There is very much more in “The Philosophy of Freedom” than can be discussed in these few minutes. Anyone who is interested in what freedom is and in Rudolf Steiner’s philosophical concepts which led to his later writings and lectures of a more esoteric nature, will do well to read it carefully. To close this subject, I think the following words appropriate: “Hence, every person, in their thinking, lays hold of the universal primordial Being which pervades all people. To live in reality, filled with the content of thought, is at the same time to live in God.”
Anthroposophy and Religion
The word religion is derived from the Latin “re-ligere” = reunite. In this sense of reuniting the spiritual in humankind with the spiritual in the universe, anthroposophy is religious. It is not a religion however, nor is it associated with a church or confession, but it recognizes all religions as being true it their own way. Steiner placed enormous importance in the life, death and resurrection of Jesus Christ. In his books and lectures on this subject, he explains Christianity’s essence and most of its mysteries in a way quite different from the teachings of the traditional confessions. A study of Steiner’s basic works, followed by his lectures on this specific subject, can open the reader’s eyes to the meaning of many so-called mysteries and give him or her a new appreciation of Christianity, one she never knew existed.
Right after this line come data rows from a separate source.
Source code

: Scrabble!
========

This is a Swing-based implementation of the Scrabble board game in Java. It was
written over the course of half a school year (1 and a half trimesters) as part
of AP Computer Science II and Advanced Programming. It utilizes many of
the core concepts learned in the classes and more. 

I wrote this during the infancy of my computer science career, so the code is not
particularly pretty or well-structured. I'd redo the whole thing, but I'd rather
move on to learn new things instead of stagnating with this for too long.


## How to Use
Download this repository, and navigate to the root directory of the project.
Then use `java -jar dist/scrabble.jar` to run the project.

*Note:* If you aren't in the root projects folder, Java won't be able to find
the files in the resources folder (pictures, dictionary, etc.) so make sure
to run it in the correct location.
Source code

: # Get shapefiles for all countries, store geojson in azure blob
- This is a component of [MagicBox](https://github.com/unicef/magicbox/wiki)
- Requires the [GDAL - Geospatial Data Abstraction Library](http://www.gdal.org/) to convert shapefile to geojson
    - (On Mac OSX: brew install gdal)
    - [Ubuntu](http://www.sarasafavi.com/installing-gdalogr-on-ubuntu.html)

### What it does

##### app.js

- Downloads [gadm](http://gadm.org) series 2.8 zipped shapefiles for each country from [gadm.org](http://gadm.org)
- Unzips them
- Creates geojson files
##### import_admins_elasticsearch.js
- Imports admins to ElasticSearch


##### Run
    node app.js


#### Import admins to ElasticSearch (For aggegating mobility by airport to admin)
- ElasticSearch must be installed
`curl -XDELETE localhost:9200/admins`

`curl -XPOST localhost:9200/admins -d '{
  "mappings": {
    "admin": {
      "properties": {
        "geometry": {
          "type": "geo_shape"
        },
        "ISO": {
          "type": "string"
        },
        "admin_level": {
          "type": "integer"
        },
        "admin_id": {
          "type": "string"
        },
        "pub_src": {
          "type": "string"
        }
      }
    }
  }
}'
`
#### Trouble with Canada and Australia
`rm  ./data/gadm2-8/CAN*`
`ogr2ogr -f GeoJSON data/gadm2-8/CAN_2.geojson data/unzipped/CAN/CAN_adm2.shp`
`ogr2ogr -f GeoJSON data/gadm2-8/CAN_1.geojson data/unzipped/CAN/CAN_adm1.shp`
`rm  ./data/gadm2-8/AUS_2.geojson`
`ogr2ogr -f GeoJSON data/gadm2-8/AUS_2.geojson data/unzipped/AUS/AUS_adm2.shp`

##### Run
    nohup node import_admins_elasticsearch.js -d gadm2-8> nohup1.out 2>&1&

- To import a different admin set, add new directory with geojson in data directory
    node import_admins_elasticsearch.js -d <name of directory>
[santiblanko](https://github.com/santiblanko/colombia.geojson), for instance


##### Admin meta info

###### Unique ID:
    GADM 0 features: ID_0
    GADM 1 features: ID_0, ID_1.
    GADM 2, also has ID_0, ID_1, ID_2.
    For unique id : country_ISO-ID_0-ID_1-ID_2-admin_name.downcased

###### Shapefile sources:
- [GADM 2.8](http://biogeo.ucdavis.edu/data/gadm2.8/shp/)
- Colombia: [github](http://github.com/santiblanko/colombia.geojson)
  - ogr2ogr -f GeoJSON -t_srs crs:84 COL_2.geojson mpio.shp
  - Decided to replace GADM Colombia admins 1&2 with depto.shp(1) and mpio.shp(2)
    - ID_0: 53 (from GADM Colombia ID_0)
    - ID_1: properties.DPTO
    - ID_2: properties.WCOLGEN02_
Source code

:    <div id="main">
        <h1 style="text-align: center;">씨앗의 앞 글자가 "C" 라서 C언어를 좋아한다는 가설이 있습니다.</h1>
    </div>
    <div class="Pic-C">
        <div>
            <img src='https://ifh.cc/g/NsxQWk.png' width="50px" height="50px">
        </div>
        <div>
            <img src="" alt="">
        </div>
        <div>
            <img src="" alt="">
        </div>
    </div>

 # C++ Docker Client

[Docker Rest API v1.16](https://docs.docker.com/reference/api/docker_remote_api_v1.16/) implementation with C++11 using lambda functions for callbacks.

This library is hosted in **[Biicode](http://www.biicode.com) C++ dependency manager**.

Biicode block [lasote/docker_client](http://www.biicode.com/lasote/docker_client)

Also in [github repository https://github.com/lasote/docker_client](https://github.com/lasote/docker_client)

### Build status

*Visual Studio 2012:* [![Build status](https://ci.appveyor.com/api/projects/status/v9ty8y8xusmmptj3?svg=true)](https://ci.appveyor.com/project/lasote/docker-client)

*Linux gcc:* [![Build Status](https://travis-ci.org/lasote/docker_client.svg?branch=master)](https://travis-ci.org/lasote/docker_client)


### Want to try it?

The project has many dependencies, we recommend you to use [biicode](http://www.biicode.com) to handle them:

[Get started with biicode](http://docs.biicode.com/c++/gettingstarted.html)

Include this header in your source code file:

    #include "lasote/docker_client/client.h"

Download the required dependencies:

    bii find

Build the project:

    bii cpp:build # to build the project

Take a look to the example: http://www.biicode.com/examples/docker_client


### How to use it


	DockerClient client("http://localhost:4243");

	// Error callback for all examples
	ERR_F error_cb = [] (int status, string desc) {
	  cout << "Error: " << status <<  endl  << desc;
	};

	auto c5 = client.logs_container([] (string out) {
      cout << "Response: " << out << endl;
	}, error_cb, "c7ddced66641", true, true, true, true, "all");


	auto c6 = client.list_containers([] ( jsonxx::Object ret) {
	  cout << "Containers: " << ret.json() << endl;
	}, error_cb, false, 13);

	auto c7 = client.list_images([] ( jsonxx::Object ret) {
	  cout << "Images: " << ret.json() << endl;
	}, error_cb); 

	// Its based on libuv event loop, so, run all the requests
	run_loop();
I would like to emphasize here that anthroposophy is not taught to the children in Waldorf schools. Steiner himself insisted on this. Otherwise the schools would be considered sectarian. There is no such thing as an “anthroposophical school”. There are only schools – Waldorf Schools – in which the pedagogy is based on an anthroposophical understanding of the nature of man.
“Anthroposophy is a path of cognition from the spiritual in man to the Spiritual in the Universe.”